[Record extracts]
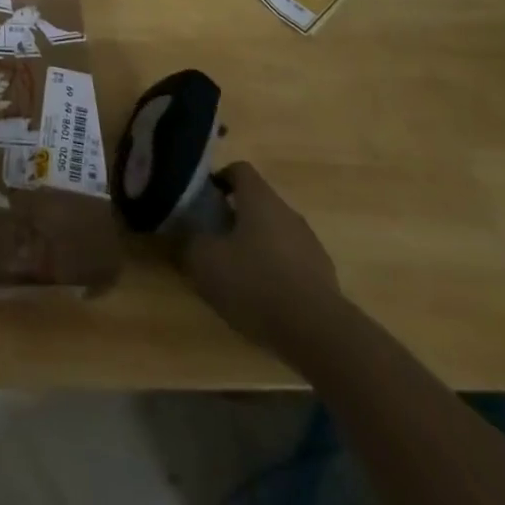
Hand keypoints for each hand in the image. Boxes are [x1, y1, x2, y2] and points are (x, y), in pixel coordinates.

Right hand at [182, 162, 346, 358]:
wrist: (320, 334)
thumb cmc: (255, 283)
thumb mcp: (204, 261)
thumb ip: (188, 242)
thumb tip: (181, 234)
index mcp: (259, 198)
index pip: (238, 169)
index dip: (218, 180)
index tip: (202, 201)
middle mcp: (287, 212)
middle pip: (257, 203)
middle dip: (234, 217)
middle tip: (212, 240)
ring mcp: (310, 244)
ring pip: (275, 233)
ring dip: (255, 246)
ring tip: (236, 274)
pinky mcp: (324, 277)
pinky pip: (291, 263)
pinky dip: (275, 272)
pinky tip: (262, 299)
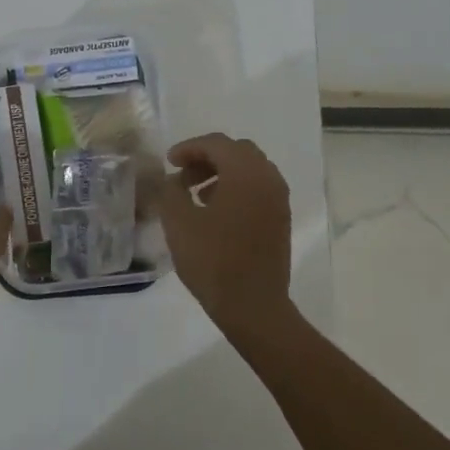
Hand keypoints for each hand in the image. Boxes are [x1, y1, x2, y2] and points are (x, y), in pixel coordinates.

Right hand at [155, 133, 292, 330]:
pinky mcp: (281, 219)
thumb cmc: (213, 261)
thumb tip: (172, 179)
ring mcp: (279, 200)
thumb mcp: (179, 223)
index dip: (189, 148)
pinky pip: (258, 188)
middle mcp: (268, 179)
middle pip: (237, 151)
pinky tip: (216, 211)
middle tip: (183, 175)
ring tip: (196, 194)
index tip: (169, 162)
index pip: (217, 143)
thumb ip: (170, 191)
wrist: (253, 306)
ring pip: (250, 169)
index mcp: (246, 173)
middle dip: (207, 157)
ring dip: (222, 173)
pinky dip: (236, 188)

* * *

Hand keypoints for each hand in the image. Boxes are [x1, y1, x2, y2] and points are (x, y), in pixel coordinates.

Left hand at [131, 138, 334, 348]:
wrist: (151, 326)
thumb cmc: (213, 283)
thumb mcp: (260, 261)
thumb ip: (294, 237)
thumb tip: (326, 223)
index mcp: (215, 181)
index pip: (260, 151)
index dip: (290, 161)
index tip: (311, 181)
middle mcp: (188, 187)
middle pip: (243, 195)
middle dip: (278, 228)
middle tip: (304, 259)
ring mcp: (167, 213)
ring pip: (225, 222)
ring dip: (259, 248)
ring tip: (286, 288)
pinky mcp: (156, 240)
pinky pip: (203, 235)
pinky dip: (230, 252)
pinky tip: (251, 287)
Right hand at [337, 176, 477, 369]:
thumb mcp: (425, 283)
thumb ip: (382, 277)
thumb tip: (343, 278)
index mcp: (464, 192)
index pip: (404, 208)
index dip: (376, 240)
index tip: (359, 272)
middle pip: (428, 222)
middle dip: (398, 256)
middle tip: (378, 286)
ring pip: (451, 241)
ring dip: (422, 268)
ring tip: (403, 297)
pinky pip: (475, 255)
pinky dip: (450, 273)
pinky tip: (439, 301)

[What the exercise asks]
Using the data above, repeat exactly the lines that begin at the line with "middle tip: (304, 259)" and end at the line with "index dip: (376, 240)", both ends included.

[Result below]
middle tip: (304, 259)
ring mcp: (167, 213)
ring pip: (225, 222)
ring dip: (259, 248)
ring tip: (286, 288)
pinky mcp: (156, 240)
pinky pip: (203, 235)
pinky dip: (230, 252)
pinky tip: (251, 287)
Right hand at [337, 176, 477, 369]:
thumb mcp: (425, 283)
thumb ip: (382, 277)
thumb tip: (343, 278)
index mcp: (464, 192)
index pip: (404, 208)
index dip: (376, 240)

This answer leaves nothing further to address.